## RECORDS:
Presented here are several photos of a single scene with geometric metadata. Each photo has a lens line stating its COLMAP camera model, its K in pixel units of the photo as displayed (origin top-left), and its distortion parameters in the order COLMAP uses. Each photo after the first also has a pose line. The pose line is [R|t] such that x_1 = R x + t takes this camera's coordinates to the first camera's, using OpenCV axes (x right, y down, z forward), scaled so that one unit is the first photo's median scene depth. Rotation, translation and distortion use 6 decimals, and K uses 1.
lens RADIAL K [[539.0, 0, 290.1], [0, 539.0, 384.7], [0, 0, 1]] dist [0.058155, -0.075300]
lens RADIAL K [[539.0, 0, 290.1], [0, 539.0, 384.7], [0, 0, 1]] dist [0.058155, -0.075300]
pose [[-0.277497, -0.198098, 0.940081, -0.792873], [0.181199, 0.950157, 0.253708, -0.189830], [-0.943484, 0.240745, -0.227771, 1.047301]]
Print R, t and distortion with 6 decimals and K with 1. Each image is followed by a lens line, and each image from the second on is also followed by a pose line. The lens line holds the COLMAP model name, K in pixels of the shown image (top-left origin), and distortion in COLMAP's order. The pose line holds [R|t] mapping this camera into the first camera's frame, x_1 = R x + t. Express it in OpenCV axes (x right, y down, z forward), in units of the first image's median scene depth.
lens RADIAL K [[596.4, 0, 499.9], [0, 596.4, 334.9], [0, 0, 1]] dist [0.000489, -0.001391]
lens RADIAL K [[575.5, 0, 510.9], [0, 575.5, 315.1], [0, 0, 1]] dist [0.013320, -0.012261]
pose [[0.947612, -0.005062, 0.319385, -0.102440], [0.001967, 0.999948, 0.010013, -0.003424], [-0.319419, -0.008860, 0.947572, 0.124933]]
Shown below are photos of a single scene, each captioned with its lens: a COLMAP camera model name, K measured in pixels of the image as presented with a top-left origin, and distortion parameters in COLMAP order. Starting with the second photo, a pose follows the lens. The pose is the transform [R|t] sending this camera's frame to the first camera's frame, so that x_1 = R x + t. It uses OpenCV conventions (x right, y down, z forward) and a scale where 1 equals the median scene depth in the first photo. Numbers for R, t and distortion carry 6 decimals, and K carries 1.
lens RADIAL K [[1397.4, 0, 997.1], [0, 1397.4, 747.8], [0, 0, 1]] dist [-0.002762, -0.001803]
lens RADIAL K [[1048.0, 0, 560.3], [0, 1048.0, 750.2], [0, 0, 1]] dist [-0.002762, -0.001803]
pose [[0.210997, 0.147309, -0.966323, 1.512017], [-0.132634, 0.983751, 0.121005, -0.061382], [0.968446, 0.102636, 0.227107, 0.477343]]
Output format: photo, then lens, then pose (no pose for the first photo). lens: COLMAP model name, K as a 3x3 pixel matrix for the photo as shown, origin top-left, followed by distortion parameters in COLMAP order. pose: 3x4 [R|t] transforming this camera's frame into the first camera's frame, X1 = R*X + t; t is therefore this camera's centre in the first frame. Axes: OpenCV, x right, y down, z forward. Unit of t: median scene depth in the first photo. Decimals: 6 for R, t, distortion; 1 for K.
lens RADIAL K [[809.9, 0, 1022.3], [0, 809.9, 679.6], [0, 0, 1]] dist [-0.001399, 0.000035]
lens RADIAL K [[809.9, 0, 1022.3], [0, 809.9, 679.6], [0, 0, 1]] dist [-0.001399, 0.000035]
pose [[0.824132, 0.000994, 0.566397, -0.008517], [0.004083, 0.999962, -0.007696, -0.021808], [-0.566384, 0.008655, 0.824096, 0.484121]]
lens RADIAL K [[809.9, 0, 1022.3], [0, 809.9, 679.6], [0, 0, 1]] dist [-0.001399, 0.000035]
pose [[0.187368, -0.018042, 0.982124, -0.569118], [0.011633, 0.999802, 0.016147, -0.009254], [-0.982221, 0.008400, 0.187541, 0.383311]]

## ACTIVITY:
Transcribe the full listing above without leaving anything out.

## RESPONSE TO THIS EXERCISE:
Presented here are several photos of a single scene with geometric metadata. Each photo has a lens line stating its COLMAP camera model, its K in pixel units of the photo as displayed (origin top-left), and its distortion parameters in the order COLMAP uses. Each photo after the first also has a pose line. The pose line is [R|t] such that x_1 = R x + t takes this camera's coordinates to the first camera's, using OpenCV axes (x right, y down, z forward), scaled so that one unit is the first photo's median scene depth. Rotation, translation and distortion use 6 decimals, and K uses 1.
lens RADIAL K [[539.0, 0, 290.1], [0, 539.0, 384.7], [0, 0, 1]] dist [0.058155, -0.075300]
lens RADIAL K [[539.0, 0, 290.1], [0, 539.0, 384.7], [0, 0, 1]] dist [0.058155, -0.075300]
pose [[-0.277497, -0.198098, 0.940081, -0.792873], [0.181199, 0.950157, 0.253708, -0.189830], [-0.943484, 0.240745, -0.227771, 1.047301]]
Print R, t and distortion with 6 decimals and K with 1. Each image is followed by a lens line, and each image from the second on is also followed by a pose line. The lens line holds the COLMAP model name, K in pixels of the shown image (top-left origin), and distortion in COLMAP's order. The pose line holds [R|t] mapping this camera into the first camera's frame, x_1 = R x + t. Express it in OpenCV axes (x right, y down, z forward), in units of the first image's median scene depth.
lens RADIAL K [[596.4, 0, 499.9], [0, 596.4, 334.9], [0, 0, 1]] dist [0.000489, -0.001391]
lens RADIAL K [[575.5, 0, 510.9], [0, 575.5, 315.1], [0, 0, 1]] dist [0.013320, -0.012261]
pose [[0.947612, -0.005062, 0.319385, -0.102440], [0.001967, 0.999948, 0.010013, -0.003424], [-0.319419, -0.008860, 0.947572, 0.124933]]
Shown below are photos of a single scene, each captioned with its lens: a COLMAP camera model name, K measured in pixels of the image as presented with a top-left origin, and distortion parameters in COLMAP order. Starting with the second photo, a pose follows the lens. The pose is the transform [R|t] sending this camera's frame to the first camera's frame, so that x_1 = R x + t. It uses OpenCV conventions (x right, y down, z forward) and a scale where 1 equals the median scene depth in the first photo. Numbers for R, t and distortion carry 6 decimals, and K carries 1.
lens RADIAL K [[1397.4, 0, 997.1], [0, 1397.4, 747.8], [0, 0, 1]] dist [-0.002762, -0.001803]
lens RADIAL K [[1048.0, 0, 560.3], [0, 1048.0, 750.2], [0, 0, 1]] dist [-0.002762, -0.001803]
pose [[0.210997, 0.147309, -0.966323, 1.512017], [-0.132634, 0.983751, 0.121005, -0.061382], [0.968446, 0.102636, 0.227107, 0.477343]]
Output format: photo, then lens, then pose (no pose for the first photo). lens: COLMAP model name, K as a 3x3 pixel matrix for the photo as shown, origin top-left, followed by distortion parameters in COLMAP order. pose: 3x4 [R|t] transforming this camera's frame into the first camera's frame, X1 = R*X + t; t is therefore this camera's centre in the first frame. Axes: OpenCV, x right, y down, z forward. Unit of t: median scene depth in the first photo. Decimals: 6 for R, t, distortion; 1 for K.
lens RADIAL K [[809.9, 0, 1022.3], [0, 809.9, 679.6], [0, 0, 1]] dist [-0.001399, 0.000035]
lens RADIAL K [[809.9, 0, 1022.3], [0, 809.9, 679.6], [0, 0, 1]] dist [-0.001399, 0.000035]
pose [[0.824132, 0.000994, 0.566397, -0.008517], [0.004083, 0.999962, -0.007696, -0.021808], [-0.566384, 0.008655, 0.824096, 0.484121]]
lens RADIAL K [[809.9, 0, 1022.3], [0, 809.9, 679.6], [0, 0, 1]] dist [-0.001399, 0.000035]
pose [[0.187368, -0.018042, 0.982124, -0.569118], [0.011633, 0.999802, 0.016147, -0.009254], [-0.982221, 0.008400, 0.187541, 0.383311]]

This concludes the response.